§ Aim of the exercise:
Go through the records below and set each one down exactly, leaving out any pictures.

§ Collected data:
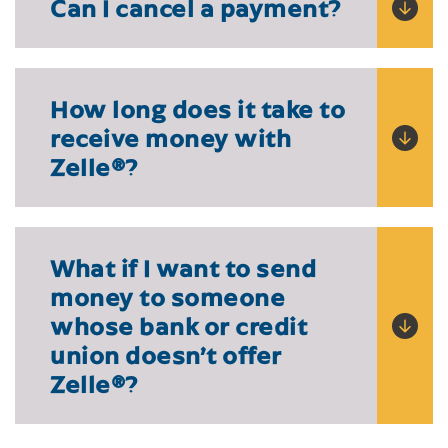
Can I cancel a payment?
How long does it take to
receive money with
Zelle
®?
What if I want to send
money to someone
whose bank or credit
union doesn’t offer
Zelle®?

§ Output below:
Can I cancel a payment?
How long does it take to
receive money with
Zelle
®?
What if I want to send
money to someone
whose bank or credit
union doesn’t offer
Zelle®?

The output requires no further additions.